Chincoteague is what you call a one-horse town. The one horse is Misty, from the book Misty of Chincoteague by Marguerite Henry. The story of a family determined to raise a filly born to a wild horse, the book won the Newbery prize and was made into a movie. I remember seeing the movie as a child, and I read the book to our girls when they were young.

The book put Chincoteague on the map. It popularized the herds of wild ponies that roam the island. It lent its name to dozens of shops, restaurants and tours. The Chincoteague High School team is — you guessed it — the Ponies. Hardly a fearsome name but, as Claire pointed out when we passed the high school yesterday, an artist has tried to make the ponies look fearsome. There is steam coming from their nostrils and they have a tough, no-nonsense gaze.

Tom and Celia chanced upon Misty herself the other day; she is stuffed and on display at a local museum. Ghoulish and over the top, to be sure. (Even in Kentucky, where horses are king, we bury our famous ones.)

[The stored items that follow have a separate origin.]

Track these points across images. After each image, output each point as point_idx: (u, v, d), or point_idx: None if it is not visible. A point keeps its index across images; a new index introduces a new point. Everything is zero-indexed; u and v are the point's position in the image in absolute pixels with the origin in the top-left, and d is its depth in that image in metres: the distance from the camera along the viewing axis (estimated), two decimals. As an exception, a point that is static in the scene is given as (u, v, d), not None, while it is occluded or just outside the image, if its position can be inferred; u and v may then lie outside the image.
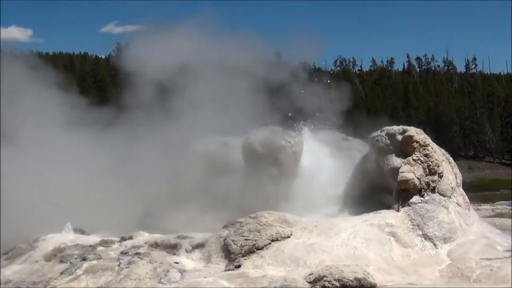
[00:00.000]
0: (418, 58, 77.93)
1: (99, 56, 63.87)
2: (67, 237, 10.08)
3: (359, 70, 75.20)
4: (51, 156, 13.08)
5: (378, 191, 10.19)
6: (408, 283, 7.92)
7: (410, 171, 9.64)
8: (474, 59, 76.41)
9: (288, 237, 8.87)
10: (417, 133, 10.01)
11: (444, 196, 9.83)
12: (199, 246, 9.08)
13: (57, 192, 11.94)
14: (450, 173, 10.32)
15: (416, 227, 9.30)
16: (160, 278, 8.18)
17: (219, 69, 15.10)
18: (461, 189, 10.55)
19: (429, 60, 77.65)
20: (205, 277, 8.18)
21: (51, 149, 13.29)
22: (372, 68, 76.22)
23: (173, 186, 12.09)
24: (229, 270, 8.37)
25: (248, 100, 13.99)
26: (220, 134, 12.71)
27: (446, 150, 11.08)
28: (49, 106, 14.59)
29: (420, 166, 9.72)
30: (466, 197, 10.54)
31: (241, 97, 14.10)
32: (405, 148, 9.92)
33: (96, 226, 10.92)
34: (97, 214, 11.68)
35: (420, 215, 9.42)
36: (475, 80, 71.20)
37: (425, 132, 10.35)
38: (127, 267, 8.50)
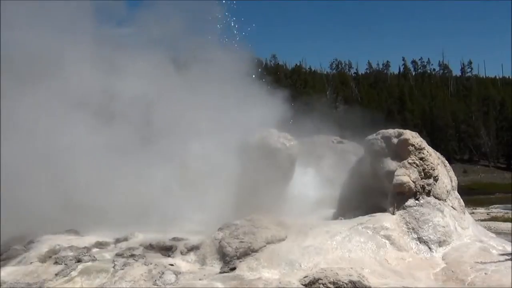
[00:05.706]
0: (413, 62, 78.11)
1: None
2: (62, 239, 10.03)
3: (355, 73, 75.41)
4: None
5: (373, 194, 10.18)
6: (403, 286, 7.92)
7: (406, 174, 9.65)
8: (470, 62, 76.59)
9: (283, 239, 8.86)
10: (413, 137, 10.02)
11: (439, 199, 9.84)
12: (194, 248, 9.07)
13: None
14: (445, 176, 10.35)
15: (411, 230, 9.31)
16: (155, 280, 8.15)
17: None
18: (456, 192, 10.58)
19: (425, 63, 77.85)
20: (200, 280, 8.17)
21: None
22: (368, 71, 76.39)
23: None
24: (224, 272, 8.35)
25: None
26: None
27: (441, 154, 11.12)
28: None
29: (415, 169, 9.73)
30: (461, 200, 10.57)
31: None
32: (400, 152, 9.92)
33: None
34: None
35: (415, 218, 9.43)
36: (471, 84, 71.32)
37: (421, 136, 10.37)
38: (122, 269, 8.46)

But the hype is gentle as hype goes. It makes me feel tender about this place and, above all, glad to know that a book still has the power to change a place.


Saturday, July 2, 2011


It is the elemental other, where land and ocean meet, and since arriving here yesterday I have pondered the wonder of it all. When you have been often to the shore and you arrive again, you think, ah, here it is, the smell of the sea and the roar of the surf and you forget about the fundamental difference of this landscape, its churning activity, the drama of two worlds coming together. It takes a long walk to absorb it all. I've had two of those now. Let the absorption begin.


Friday, July 1, 2011


Vacation: A respite, an intermission, a period spend away from home or business, an act of vacating.

We begin today, a crazy rag-tag of a beach trip, with people coming and going, as people are apt to do when they are older and have jobs.

I remain, at heart, an optimist. I pack the Scrabble game, a deck of cards, a big puzzle — and a bag of books.